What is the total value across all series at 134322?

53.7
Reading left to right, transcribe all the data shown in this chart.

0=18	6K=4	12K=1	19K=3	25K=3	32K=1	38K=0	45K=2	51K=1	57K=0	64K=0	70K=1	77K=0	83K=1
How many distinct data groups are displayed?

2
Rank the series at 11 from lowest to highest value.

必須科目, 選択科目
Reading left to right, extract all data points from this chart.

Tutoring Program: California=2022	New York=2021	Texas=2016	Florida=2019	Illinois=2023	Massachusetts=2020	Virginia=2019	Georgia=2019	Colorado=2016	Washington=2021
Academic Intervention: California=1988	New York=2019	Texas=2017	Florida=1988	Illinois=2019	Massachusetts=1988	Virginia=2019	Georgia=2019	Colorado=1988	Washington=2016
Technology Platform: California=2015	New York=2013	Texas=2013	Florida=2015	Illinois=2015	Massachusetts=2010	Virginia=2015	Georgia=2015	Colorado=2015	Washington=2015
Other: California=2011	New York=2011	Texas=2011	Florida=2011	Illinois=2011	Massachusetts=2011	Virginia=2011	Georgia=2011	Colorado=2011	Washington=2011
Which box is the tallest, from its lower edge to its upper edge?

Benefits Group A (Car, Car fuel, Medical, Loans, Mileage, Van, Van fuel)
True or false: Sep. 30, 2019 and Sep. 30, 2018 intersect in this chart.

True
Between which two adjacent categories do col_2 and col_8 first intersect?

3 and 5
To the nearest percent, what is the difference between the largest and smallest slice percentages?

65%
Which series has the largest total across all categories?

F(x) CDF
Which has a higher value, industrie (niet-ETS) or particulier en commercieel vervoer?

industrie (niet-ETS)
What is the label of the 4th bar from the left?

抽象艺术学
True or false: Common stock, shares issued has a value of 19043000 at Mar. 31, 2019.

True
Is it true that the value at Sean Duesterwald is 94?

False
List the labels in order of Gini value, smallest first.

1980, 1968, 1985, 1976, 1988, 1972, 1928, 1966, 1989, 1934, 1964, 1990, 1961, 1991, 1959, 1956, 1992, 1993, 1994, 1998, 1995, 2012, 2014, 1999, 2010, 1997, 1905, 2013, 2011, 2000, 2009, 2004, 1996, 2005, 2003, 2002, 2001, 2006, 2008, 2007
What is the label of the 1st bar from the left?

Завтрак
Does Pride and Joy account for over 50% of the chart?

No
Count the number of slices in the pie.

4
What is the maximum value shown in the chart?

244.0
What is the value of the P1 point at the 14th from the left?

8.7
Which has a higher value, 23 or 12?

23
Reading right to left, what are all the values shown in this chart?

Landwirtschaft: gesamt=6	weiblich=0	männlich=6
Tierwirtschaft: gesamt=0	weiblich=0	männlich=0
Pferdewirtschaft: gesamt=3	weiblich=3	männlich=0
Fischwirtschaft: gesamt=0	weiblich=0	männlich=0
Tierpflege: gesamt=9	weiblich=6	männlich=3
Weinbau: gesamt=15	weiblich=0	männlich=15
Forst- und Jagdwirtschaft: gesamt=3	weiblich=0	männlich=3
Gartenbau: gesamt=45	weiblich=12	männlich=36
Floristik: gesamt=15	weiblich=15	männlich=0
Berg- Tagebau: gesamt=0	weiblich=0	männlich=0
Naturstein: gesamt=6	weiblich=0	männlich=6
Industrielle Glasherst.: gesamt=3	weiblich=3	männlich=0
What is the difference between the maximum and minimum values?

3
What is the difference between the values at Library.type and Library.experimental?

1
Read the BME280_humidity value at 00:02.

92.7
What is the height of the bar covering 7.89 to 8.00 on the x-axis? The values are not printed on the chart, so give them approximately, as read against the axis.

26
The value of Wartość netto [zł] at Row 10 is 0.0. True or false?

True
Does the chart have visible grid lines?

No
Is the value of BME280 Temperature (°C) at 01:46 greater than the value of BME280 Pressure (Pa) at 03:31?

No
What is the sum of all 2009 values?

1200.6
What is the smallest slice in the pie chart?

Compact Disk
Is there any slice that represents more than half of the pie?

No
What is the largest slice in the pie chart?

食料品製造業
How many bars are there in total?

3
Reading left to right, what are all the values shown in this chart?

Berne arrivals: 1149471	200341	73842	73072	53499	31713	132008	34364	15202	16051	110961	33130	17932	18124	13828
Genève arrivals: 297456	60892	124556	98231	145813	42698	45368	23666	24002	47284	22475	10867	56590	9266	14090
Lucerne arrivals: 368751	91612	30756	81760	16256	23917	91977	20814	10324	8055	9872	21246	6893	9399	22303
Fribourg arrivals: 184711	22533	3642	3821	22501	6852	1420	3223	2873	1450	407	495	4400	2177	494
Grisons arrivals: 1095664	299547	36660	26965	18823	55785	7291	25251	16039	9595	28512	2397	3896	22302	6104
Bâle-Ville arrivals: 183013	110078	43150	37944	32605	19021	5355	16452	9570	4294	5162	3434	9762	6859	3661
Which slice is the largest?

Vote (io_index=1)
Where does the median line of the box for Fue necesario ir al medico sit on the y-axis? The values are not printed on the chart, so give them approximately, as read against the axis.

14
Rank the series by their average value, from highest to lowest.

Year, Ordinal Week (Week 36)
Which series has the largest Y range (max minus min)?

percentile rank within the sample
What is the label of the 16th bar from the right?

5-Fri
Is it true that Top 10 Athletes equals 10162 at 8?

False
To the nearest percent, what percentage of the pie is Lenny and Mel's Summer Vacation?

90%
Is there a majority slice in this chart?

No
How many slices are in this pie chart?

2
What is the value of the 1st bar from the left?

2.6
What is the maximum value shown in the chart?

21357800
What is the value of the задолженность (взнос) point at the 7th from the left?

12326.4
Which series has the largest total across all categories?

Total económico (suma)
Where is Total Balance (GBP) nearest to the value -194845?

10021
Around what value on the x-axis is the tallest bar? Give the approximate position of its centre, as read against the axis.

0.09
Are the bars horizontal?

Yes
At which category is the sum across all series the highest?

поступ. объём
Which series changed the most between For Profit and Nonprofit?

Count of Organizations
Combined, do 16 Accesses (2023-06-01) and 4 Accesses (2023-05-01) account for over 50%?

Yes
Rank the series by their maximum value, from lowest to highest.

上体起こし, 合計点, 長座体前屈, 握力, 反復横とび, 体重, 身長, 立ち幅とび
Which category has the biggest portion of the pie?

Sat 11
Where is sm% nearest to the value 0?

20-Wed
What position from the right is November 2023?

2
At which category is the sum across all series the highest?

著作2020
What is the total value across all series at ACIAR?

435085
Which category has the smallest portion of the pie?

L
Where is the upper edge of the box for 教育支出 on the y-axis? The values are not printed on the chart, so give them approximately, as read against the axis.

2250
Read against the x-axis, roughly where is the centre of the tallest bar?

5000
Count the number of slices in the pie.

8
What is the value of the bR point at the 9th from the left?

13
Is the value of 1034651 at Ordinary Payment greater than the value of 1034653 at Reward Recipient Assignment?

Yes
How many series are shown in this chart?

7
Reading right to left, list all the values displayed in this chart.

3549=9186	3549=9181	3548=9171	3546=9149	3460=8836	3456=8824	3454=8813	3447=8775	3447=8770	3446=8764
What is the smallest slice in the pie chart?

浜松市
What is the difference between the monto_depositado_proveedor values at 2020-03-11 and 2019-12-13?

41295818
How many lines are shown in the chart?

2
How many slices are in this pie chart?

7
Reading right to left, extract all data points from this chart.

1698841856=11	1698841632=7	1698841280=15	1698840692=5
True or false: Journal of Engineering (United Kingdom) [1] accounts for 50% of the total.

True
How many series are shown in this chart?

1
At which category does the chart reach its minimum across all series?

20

※

> EXERCISE:
Render every row above as a JSON list of strings, one string per line, omitting the blank lines.

> EXERCISE OUTPUT:
[
  "What is the total value across all series at 134322?",
  "53.7",
  "Reading left to right, transcribe all the data shown in this chart.",
  "0=18\t6K=4\t12K=1\t19K=3\t25K=3\t32K=1\t38K=0\t45K=2\t51K=1\t57K=0\t64K=0\t70K=1\t77K=0\t83K=1",
  "How many distinct data groups are displayed?",
  "2",
  "Rank the series at 11 from lowest to highest value.",
  "必須科目, 選択科目",
  "Reading left to right, extract all data points from this chart.",
  "Tutoring Program: California=2022\tNew York=2021\tTexas=2016\tFlorida=2019\tIllinois=2023\tMassachusetts=2020\tVirginia=2019\tGeorgia=2019\tColorado=2016\tWashington=2021",
  "Academic Intervention: California=1988\tNew York=2019\tTexas=2017\tFlorida=1988\tIllinois=2019\tMassachusetts=1988\tVirginia=2019\tGeorgia=2019\tColorado=1988\tWashington=2016",
  "Technology Platform: California=2015\tNew York=2013\tTexas=2013\tFlorida=2015\tIllinois=2015\tMassachusetts=2010\tVirginia=2015\tGeorgia=2015\tColorado=2015\tWashington=2015",
  "Other: California=2011\tNew York=2011\tTexas=2011\tFlorida=2011\tIllinois=2011\tMassachusetts=2011\tVirginia=2011\tGeorgia=2011\tColorado=2011\tWashington=2011",
  "Which box is the tallest, from its lower edge to its upper edge?",
  "Benefits Group A (Car, Car fuel, Medical, Loans, Mileage, Van, Van fuel)",
  "True or false: Sep. 30, 2019 and Sep. 30, 2018 intersect in this chart.",
  "True",
  "Between which two adjacent categories do col_2 and col_8 first intersect?",
  "3 and 5",
  "To the nearest percent, what is the difference between the largest and smallest slice percentages?",
  "65%",
  "Which series has the largest total across all categories?",
  "F(x) CDF",
  "Which has a higher value, industrie (niet-ETS) or particulier en commercieel vervoer?",
  "industrie (niet-ETS)",
  "What is the label of the 4th bar from the left?",
  "抽象艺术学",
  "True or false: Common stock, shares issued has a value of 19043000 at Mar. 31, 2019.",
  "True",
  "Is it true that the value at Sean Duesterwald is 94?",
  "False",
  "List the labels in order of Gini value, smallest first.",
  "1980, 1968, 1985, 1976, 1988, 1972, 1928, 1966, 1989, 1934, 1964, 1990, 1961, 1991, 1959, 1956, 1992, 1993, 1994, 1998, 1995, 2012, 2014, 1999, 2010, 1997, 1905, 2013, 2011, 2000, 2009, 2004, 1996, 2005, 2003, 2002, 2001, 2006, 2008, 2007",
  "What is the label of the 1st bar from the left?",
  "Завтрак",
  "Does Pride and Joy account for over 50% of the chart?",
  "No",
  "Count the number of slices in the pie.",
  "4",
  "What is the maximum value shown in the chart?",
  "244.0",
  "What is the value of the P1 point at the 14th from the left?",
  "8.7",
  "Which has a higher value, 23 or 12?",
  "23",
  "Reading right to left, what are all the values shown in this chart?",
  "Landwirtschaft: gesamt=6\tweiblich=0\tmännlich=6",
  "Tierwirtschaft: gesamt=0\tweiblich=0\tmännlich=0",
  "Pferdewirtschaft: gesamt=3\tweiblich=3\tmännlich=0",
  "Fischwirtschaft: gesamt=0\tweiblich=0\tmännlich=0",
  "Tierpflege: gesamt=9\tweiblich=6\tmännlich=3",
  "Weinbau: gesamt=15\tweiblich=0\tmännlich=15",
  "Forst- und Jagdwirtschaft: gesamt=3\tweiblich=0\tmännlich=3",
  "Gartenbau: gesamt=45\tweiblich=12\tmännlich=36",
  "Floristik: gesamt=15\tweiblich=15\tmännlich=0",
  "Berg- Tagebau: gesamt=0\tweiblich=0\tmännlich=0",
  "Naturstein: gesamt=6\tweiblich=0\tmännlich=6",
  "Industrielle Glasherst.: gesamt=3\tweiblich=3\tmännlich=0",
  "What is the difference between the maximum and minimum values?",
  "3",
  "What is the difference between the values at Library.type and Library.experimental?",
  "1",
  "Read the BME280_humidity value at 00:02.",
  "92.7",
  "What is the height of the bar covering 7.89 to 8.00 on the x-axis? The values are not printed on the chart, so give them approximately, as read against the axis.",
  "26",
  "The value of Wartość netto [zł] at Row 10 is 0.0. True or false?",
  "True",
  "Does the chart have visible grid lines?",
  "No",
  "Is the value of BME280 Temperature (°C) at 01:46 greater than the value of BME280 Pressure (Pa) at 03:31?",
  "No",
  "What is the sum of all 2009 values?",
  "1200.6",
  "What is the smallest slice in the pie chart?",
  "Compact Disk",
  "Is there any slice that represents more than half of the pie?",
  "No",
  "What is the largest slice in the pie chart?",
  "食料品製造業",
  "How many bars are there in total?",
  "3",
  "Reading left to right, what are all the values shown in this chart?",
  "Berne arrivals: 1149471\t200341\t73842\t73072\t53499\t31713\t132008\t34364\t15202\t16051\t110961\t33130\t17932\t18124\t13828",
  "Genève arrivals: 297456\t60892\t124556\t98231\t145813\t42698\t45368\t23666\t24002\t47284\t22475\t10867\t56590\t9266\t14090",
  "Lucerne arrivals: 368751\t91612\t30756\t81760\t16256\t23917\t91977\t20814\t10324\t8055\t9872\t21246\t6893\t9399\t22303",
  "Fribourg arrivals: 184711\t22533\t3642\t3821\t22501\t6852\t1420\t3223\t2873\t1450\t407\t495\t4400\t2177\t494",
  "Grisons arrivals: 1095664\t299547\t36660\t26965\t18823\t55785\t7291\t25251\t16039\t9595\t28512\t2397\t3896\t22302\t6104",
  "Bâle-Ville arrivals: 183013\t110078\t43150\t37944\t32605\t19021\t5355\t16452\t9570\t4294\t5162\t3434\t9762\t6859\t3661",
  "Which slice is the largest?",
  "Vote (io_index=1)",
  "Where does the median line of the box for Fue necesario ir al medico sit on the y-axis? The values are not printed on the chart, so give them approximately, as read against the axis.",
  "14",
  "Rank the series by their average value, from highest to lowest.",
  "Year, Ordinal Week (Week 36)",
  "Which series has the largest Y range (max minus min)?",
  "percentile rank within the sample",
  "What is the label of the 16th bar from the right?",
  "5-Fri",
  "Is it true that Top 10 Athletes equals 10162 at 8?",
  "False",
  "To the nearest percent, what percentage of the pie is Lenny and Mel's Summer Vacation?",
  "90%",
  "Is there a majority slice in this chart?",
  "No",
  "How many slices are in this pie chart?",
  "2",
  "What is the value of the 1st bar from the left?",
  "2.6",
  "What is the maximum value shown in the chart?",
  "21357800",
  "What is the value of the задолженность (взнос) point at the 7th from the left?",
  "12326.4",
  "Which series has the largest total across all categories?",
  "Total económico (suma)",
  "Where is Total Balance (GBP) nearest to the value -194845?",
  "10021",
  "Around what value on the x-axis is the tallest bar? Give the approximate position of its centre, as read against the axis.",
  "0.09",
  "Are the bars horizontal?",
  "Yes",
  "At which category is the sum across all series the highest?",
  "поступ. объём",
  "Which series changed the most between For Profit and Nonprofit?",
  "Count of Organizations",
  "Combined, do 16 Accesses (2023-06-01) and 4 Accesses (2023-05-01) account for over 50%?",
  "Yes",
  "Rank the series by their maximum value, from lowest to highest.",
  "上体起こし, 合計点, 長座体前屈, 握力, 反復横とび, 体重, 身長, 立ち幅とび",
  "Which category has the biggest portion of the pie?",
  "Sat 11",
  "Where is sm% nearest to the value 0?",
  "20-Wed",
  "What position from the right is November 2023?",
  "2",
  "At which category is the sum across all series the highest?",
  "著作2020",
  "What is the total value across all series at ACIAR?",
  "435085",
  "Which category has the smallest portion of the pie?",
  "L",
  "Where is the upper edge of the box for 教育支出 on the y-axis? The values are not printed on the chart, so give them approximately, as read against the axis.",
  "2250",
  "Read against the x-axis, roughly where is the centre of the tallest bar?",
  "5000",
  "Count the number of slices in the pie.",
  "8",
  "What is the value of the bR point at the 9th from the left?",
  "13",
  "Is the value of 1034651 at Ordinary Payment greater than the value of 1034653 at Reward Recipient Assignment?",
  "Yes",
  "How many series are shown in this chart?",
  "7",
  "Reading right to left, list all the values displayed in this chart.",
  "3549=9186\t3549=9181\t3548=9171\t3546=9149\t3460=8836\t3456=8824\t3454=8813\t3447=8775\t3447=8770\t3446=8764",
  "What is the smallest slice in the pie chart?",
  "浜松市",
  "What is the difference between the monto_depositado_proveedor values at 2020-03-11 and 2019-12-13?",
  "41295818",
  "How many lines are shown in the chart?",
  "2",
  "How many slices are in this pie chart?",
  "7",
  "Reading right to left, extract all data points from this chart.",
  "1698841856=11\t1698841632=7\t1698841280=15\t1698840692=5",
  "True or false: Journal of Engineering (United Kingdom) [1] accounts for 50% of the total.",
  "True",
  "How many series are shown in this chart?",
  "1",
  "At which category does the chart reach its minimum across all series?",
  "20"
]